Quijada: Más Que Un Instrumento, Un Símbolo de Tradición y Rebeldía

Quijada: Más Que Un Instrumento, Un Símbolo de Tradición y Rebeldía

La quijada es mucho más que un instrumento de percusión; es un símbolo de cultura y resistencia en América Latina. Venerada por su autenticidad, su uso desafía las tendencias modernas.

Vince Vanguard

Vince Vanguard

Ah, la quijada, ese instrumento de percusión que parece más un trofeo de caza que una herramienta musical. Originaria del Perú, se ha utilizado desde tiempos precolombinos y sigue dejando su huella en la música tradicional de muchos países latinoamericanos. La quijada no es solo un instrumento; es una expresión de cultura y resistencia que se rehúsa a desaparecer, a pesar de lo que muchos de los modernos 'entendidos' musicales dicen.

La quijada consta de la mandíbula de un burro, caballo o vaca, secada al sol, con dientes que resuenan al ser percutidos. Estamos hablando de una reliquia natural, un verdadero testimonio del ingenio humano y del uso de los recursos a mano. Desde las costas del sur del Perú hasta las tierras cálidas de México, la quijada ha sido un elemento constante en las ceremonias y ritos festivos. Su sonido único ha marcado la vida de muchas generaciones, proporcionando un ritmo desenfrenado a la música costeña.

No es sorpresa entonces que este humilde instrumento haya mantenido su lugar en la música tradicional y folclórica. En tiempos donde pareciera que todo debe tener una pantalla y una conexión a Internet para ser relevante, la quijada nos recuerda que lo auténtico perdura. Su sonido acompaña desde las danzas afroperuanas hasta las rumbas villaclareñas, unificando y siendo testigo de culturas y ritmos que no se someten ni a modas ni a agendas modernas. Y no estamos hablando de algo fácil de dominar; se necesita práctica y técnica para sacar lo mejor de ella.

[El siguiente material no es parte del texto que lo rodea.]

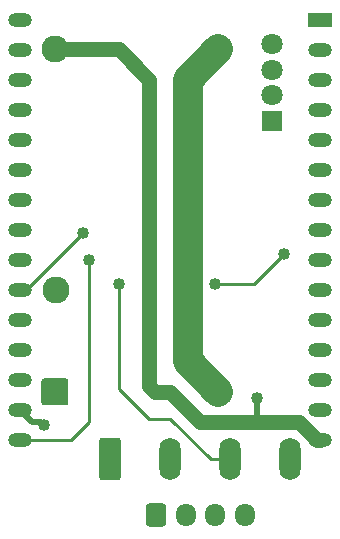
<source format=gbr>
%TF.GenerationSoftware,KiCad,Pcbnew,8.0.8+1*%
%TF.CreationDate,2025-02-28T13:13:44+11:00*%
%TF.ProjectId,vichyctl,76696368-7963-4746-9c2e-6b696361645f,rev?*%
%TF.SameCoordinates,Original*%
%TF.FileFunction,Copper,L2,Bot*%
%TF.FilePolarity,Positive*%
%FSLAX46Y46*%
G04 Gerber Fmt 4.6, Leading zero omitted, Abs format (unit mm)*
G04 Created by KiCad (PCBNEW 8.0.8+1) date 2025-02-28 13:13:44*
%MOMM*%
%LPD*%
G01*
G04 APERTURE LIST*
G04 Aperture macros list*
%AMRoundRect*
0 Rectangle with rounded corners*
0 $1 Rounding radius*
0 $2 $3 $4 $5 $6 $7 $8 $9 X,Y pos of 4 corners*
0 Add a 4 corners polygon primitive as box body*
4,1,4,$2,$3,$4,$5,$6,$7,$8,$9,$2,$3,0*
0 Add four circle primitives for the rounded corners*
1,1,$1+$1,$2,$3*
1,1,$1+$1,$4,$5*
1,1,$1+$1,$6,$7*
1,1,$1+$1,$8,$9*
0 Add four rect primitives between the rounded corners*
20,1,$1+$1,$2,$3,$4,$5,0*
20,1,$1+$1,$4,$5,$6,$7,0*
20,1,$1+$1,$6,$7,$8,$9,0*
20,1,$1+$1,$8,$9,$2,$3,0*%
G04 Aperture macros list end*
%TA.AperFunction,ComponentPad*%
%ADD10RoundRect,0.250000X-0.600000X-0.725000X0.600000X-0.725000X0.600000X0.725000X-0.600000X0.725000X0*%
%TD*%
%TA.AperFunction,ComponentPad*%
%ADD11O,1.700000X1.950000*%
%TD*%
%TA.AperFunction,ComponentPad*%
%ADD12RoundRect,0.250000X-0.650000X-1.550000X0.650000X-1.550000X0.650000X1.550000X-0.650000X1.550000X0*%
%TD*%
%TA.AperFunction,ComponentPad*%
%ADD13O,1.800000X3.600000*%
%TD*%
%TA.AperFunction,ComponentPad*%
%ADD14RoundRect,0.250000X-0.893000X-0.893000X0.893000X-0.893000X0.893000X0.893000X-0.893000X0.893000X0*%
%TD*%
%TA.AperFunction,ComponentPad*%
%ADD15C,2.286000*%
%TD*%
%TA.AperFunction,ComponentPad*%
%ADD16R,1.800000X1.800000*%
%TD*%
%TA.AperFunction,ComponentPad*%
%ADD17C,1.800000*%
%TD*%
%TA.AperFunction,ComponentPad*%
%ADD18R,2.000000X1.200000*%
%TD*%
%TA.AperFunction,ComponentPad*%
%ADD19O,2.000000X1.200000*%
%TD*%
%TA.AperFunction,ViaPad*%
%ADD20C,1.016000*%
%TD*%
%TA.AperFunction,Conductor*%
%ADD21C,2.540000*%
%TD*%
%TA.AperFunction,Conductor*%
%ADD22C,0.508000*%
%TD*%
%TA.AperFunction,Conductor*%
%ADD23C,0.254000*%
%TD*%
%TA.AperFunction,Conductor*%
%ADD24C,1.270000*%
%TD*%
G04 APERTURE END LIST*
D10*
%TO.P,J1,1,Pin_1*%
%TO.N,Net-(J1-Pin_1)*%
X132962000Y-94234000D03*
D11*
%TO.P,J1,2,Pin_2*%
%TO.N,Net-(J1-Pin_2)*%
X135462000Y-94234000D03*
%TO.P,J1,3,Pin_3*%
%TO.N,Net-(J1-Pin_3)*%
X137962000Y-94234000D03*
%TO.P,J1,4,Pin_4*%
%TO.N,GND*%
X140462000Y-94234000D03*
%TD*%
D12*
%TO.P,J2,1,Pin_1*%
%TO.N,Net-(J1-Pin_1)*%
X129032000Y-89555000D03*
D13*
%TO.P,J2,2,Pin_2*%
%TO.N,Net-(J1-Pin_2)*%
X134112000Y-89555000D03*
%TO.P,J2,3,Pin_3*%
%TO.N,Net-(J1-Pin_3)*%
X139192000Y-89555000D03*
%TO.P,J2,4,Pin_4*%
%TO.N,GND*%
X144272000Y-89555000D03*
%TD*%
D14*
%TO.P,U1,1,Vin_p*%
%TO.N,Net-(J1-Pin_1)*%
X124418000Y-83842000D03*
D15*
%TO.P,U1,2,Vin_gnd*%
%TO.N,GND*%
X138218000Y-83842000D03*
%TO.P,U1,3,VO_GND*%
X138218000Y-54842000D03*
%TO.P,U1,4,V5V_p*%
%TO.N,Net-(U1-VIN)*%
X124418000Y-54842000D03*
%TO.P,U1,5,EN*%
%TO.N,unconnected-(U2-EN-Pad5)*%
X124434600Y-75184000D03*
%TD*%
D16*
%TO.P,D2,1,BA*%
%TO.N,Net-(D3-BA)*%
X142748000Y-60898000D03*
D17*
%TO.P,D2,2,GA*%
%TO.N,unconnected-(D3-GA-Pad2)*%
X142748000Y-58739000D03*
%TO.P,D2,3,K*%
%TO.N,Net-(D1-A)*%
X142748000Y-56580000D03*
%TO.P,D2,4,RA*%
%TO.N,unconnected-(D3-RA-Pad4)*%
X142748000Y-54421000D03*
%TD*%
D18*
%TO.P,U2,1,EN*%
%TO.N,unconnected-(U1-EN-Pad1)*%
X146812000Y-52324000D03*
D19*
%TO.P,U2,2,VP*%
%TO.N,unconnected-(U1-VP-Pad2)*%
X146812000Y-54864000D03*
%TO.P,U2,3,VN*%
%TO.N,unconnected-(U1-VN-Pad3)*%
X146812000Y-57404000D03*
%TO.P,U2,4,D34*%
%TO.N,unconnected-(U1-D34-Pad4)*%
X146812000Y-59944000D03*
%TO.P,U2,5,D35*%
%TO.N,unconnected-(U1-D35-Pad5)*%
X146812000Y-62484000D03*
%TO.P,U2,6,D32*%
%TO.N,unconnected-(U1-D32-Pad6)*%
X146812000Y-65024000D03*
%TO.P,U2,7,D33*%
%TO.N,unconnected-(U1-D33-Pad7)*%
X146812000Y-67564000D03*
%TO.P,U2,8,D25*%
%TO.N,unconnected-(U1-D25-Pad8)*%
X146812000Y-70104000D03*
%TO.P,U2,9,D26*%
%TO.N,unconnected-(U1-D26-Pad9)*%
X146812000Y-72644000D03*
%TO.P,U2,10,D27*%
%TO.N,unconnected-(U1-D27-Pad10)*%
X146812000Y-75184000D03*
%TO.P,U2,11,D14*%
%TO.N,unconnected-(U1-D14-Pad11)*%
X146812000Y-77724000D03*
%TO.P,U2,12,D12*%
%TO.N,unconnected-(U1-D12-Pad12)*%
X146812000Y-80264000D03*
%TO.P,U2,13,D13*%
%TO.N,unconnected-(U1-D13-Pad13)*%
X146812000Y-82804000D03*
%TO.P,U2,14,GND*%
%TO.N,GND*%
X146812000Y-85344000D03*
%TO.P,U2,15,VIN*%
%TO.N,Net-(U1-VIN)*%
X146812000Y-87884000D03*
%TO.P,U2,16,3V3*%
%TO.N,Net-(U1-3V3)*%
X121412000Y-87884000D03*
%TO.P,U2,17,GND*%
%TO.N,GND*%
X121412000Y-85344000D03*
%TO.P,U2,18,D15*%
%TO.N,unconnected-(U1-D15-Pad18)*%
X121412000Y-82804000D03*
%TO.P,U2,19,D2*%
%TO.N,unconnected-(U1-D2-Pad19)*%
X121412000Y-80264000D03*
%TO.P,U2,20,D4*%
%TO.N,unconnected-(U1-D4-Pad20)*%
X121412000Y-77724000D03*
%TO.P,U2,21,D16*%
%TO.N,Net-(U1-D16)*%
X121412000Y-75184000D03*
%TO.P,U2,22,D17*%
%TO.N,Net-(Q2-E)*%
X121412000Y-72644000D03*
%TO.P,U2,23,D5*%
%TO.N,unconnected-(U1-D5-Pad23)*%
X121412000Y-70104000D03*
%TO.P,U2,24,D18*%
%TO.N,unconnected-(U1-D18-Pad24)*%
X121412000Y-67564000D03*
%TO.P,U2,25,D19*%
%TO.N,unconnected-(U1-D19-Pad25)*%
X121412000Y-65024000D03*
%TO.P,U2,26,D21*%
%TO.N,unconnected-(U1-D21-Pad26)*%
X121412000Y-62484000D03*
%TO.P,U2,27,RXD0*%
%TO.N,unconnected-(U1-RXD0-Pad27)*%
X121412000Y-59944000D03*
%TO.P,U2,28,TXD0*%
%TO.N,unconnected-(U1-TXD0-Pad28)*%
X121412000Y-57404000D03*
%TO.P,U2,29,D22*%
%TO.N,unconnected-(U1-D22-Pad29)*%
X121412000Y-54864000D03*
%TO.P,U2,30,D23*%
%TO.N,unconnected-(U1-D23-Pad30)*%
X121412000Y-52324000D03*
%TD*%
D20*
%TO.N,GND*%
X123444000Y-86614000D03*
X135636000Y-65532000D03*
%TO.N,Net-(U1-D16)*%
X126746000Y-70358000D03*
%TO.N,Net-(U1-3V3)*%
X127254000Y-72644000D03*
%TO.N,Net-(U1-VIN)*%
X141478000Y-84328000D03*
%TO.N,Net-(J1-Pin_3)*%
X143764000Y-72136000D03*
X129794000Y-74676000D03*
X137922000Y-74676000D03*
%TD*%
D21*
%TO.N,GND*%
X135636000Y-65532000D02*
X135636000Y-81260000D01*
D22*
X123190000Y-86360000D02*
X123444000Y-86614000D01*
D21*
X138218000Y-54842000D02*
X135636000Y-57424000D01*
X135636000Y-81260000D02*
X138218000Y-83842000D01*
X135636000Y-57424000D02*
X135636000Y-65532000D01*
D22*
X122428000Y-86360000D02*
X123190000Y-86360000D01*
X121412000Y-85344000D02*
X122428000Y-86360000D01*
D23*
%TO.N,Net-(U1-D16)*%
X121920000Y-75184000D02*
X126746000Y-70358000D01*
X121412000Y-75184000D02*
X121920000Y-75184000D01*
%TO.N,Net-(U1-3V3)*%
X127254000Y-86360000D02*
X127000000Y-86614000D01*
X127254000Y-72644000D02*
X127254000Y-86360000D01*
X121412000Y-87884000D02*
X125730000Y-87884000D01*
X125730000Y-87884000D02*
X127000000Y-86614000D01*
D24*
%TO.N,Net-(U1-VIN)*%
X132334000Y-83312000D02*
X132842000Y-83820000D01*
X141478000Y-86360000D02*
X145034000Y-86360000D01*
D22*
X141478000Y-84328000D02*
X141478000Y-86360000D01*
D24*
X134112000Y-83820000D02*
X136652000Y-86360000D01*
X132334000Y-57404000D02*
X132334000Y-83312000D01*
X146558000Y-87884000D02*
X146812000Y-87884000D01*
X124418000Y-54842000D02*
X129772000Y-54842000D01*
X145034000Y-86360000D02*
X146558000Y-87884000D01*
X132842000Y-83820000D02*
X134112000Y-83820000D01*
X129772000Y-54842000D02*
X132334000Y-57404000D01*
X136652000Y-86360000D02*
X141478000Y-86360000D01*
D23*
%TO.N,Net-(J1-Pin_3)*%
X137561000Y-89555000D02*
X139192000Y-89555000D01*
X129794000Y-83566000D02*
X132334000Y-86106000D01*
X141224000Y-74676000D02*
X137922000Y-74676000D01*
X134112000Y-86106000D02*
X137561000Y-89555000D01*
X132334000Y-86106000D02*
X134112000Y-86106000D01*
X143764000Y-72136000D02*
X141224000Y-74676000D01*
X129794000Y-74676000D02*
X129794000Y-83566000D01*
%TD*%
M02*

</source>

Donde quiera que hay una quijada, hay un músico dispuesto a desafiar el statu quo. Date una vuelta por alguna festividad tradicional, y verás cómo no puedes resistirte al ritmo contagioso que emite. Los modernos teclados y baterías electrónicas pueden bien quedarse en el olvido frente a la autenticidad de este instrumento. Una lección de humildad para una era que se cree demasiado sofisticada para su propio bien.

Es interesante cómo la quijada sobrevive sin tener que reinventarse ni someterse a las corrientes. Basta ver cómo algunos grupos de música la han incorporado en piezas actuales, demostrando que lo auténtico sigue presente y vibrante. Mientras que muchas de las tendencias pasajeras pierden fuerza con el tiempo, la quijada se mantiene como un símbolo de tenacidad y perseverancia cultural.

Cuántos de esos instrumentos modernos pueden presumir de contar historias milenarias en cada golpe del ritmo. Porque eso es lo que emana de una quijada: historia, fuerza y comunidad. Sí, comunidad, porque una quijada solo cobra vida en las manos de un verdadero conocedor del arte, manteniendo viva la historia de su tierra y de su gente, una melodía apegada a sus raíces.

Para aquellos que desean ver la quijada como un simple trozo de hueso en desuso, el error está en su falta de capacidad para comprender lo que realmente vale: la conexión histórica, el arte de reutilizar y la herencia cultural que no entiende de límites impuestos. Digan lo que digan, el martilleo único de la quijada es una llamada a volver a lo básico, a lo que realmente importa y que ha sobrevivido a través de los siglos.

Entonces, la próxima vez que tengas la oportunidad de escuchar este instrumento en vivo, toma un momento para comprender lo que realmente representa. Tal vez, solo tal vez, incluso quienes están acostumbrados a despreciar las tradiciones vean el valor de mantener viva una cultura. La quijada es más que un instrumento; es un testimonio de autenticidad, y eso, ciertamente, no se sustituye. Este es el verdadero espíritu de lo que significa ser perdurable, algo que los modernos no siempre pueden entender.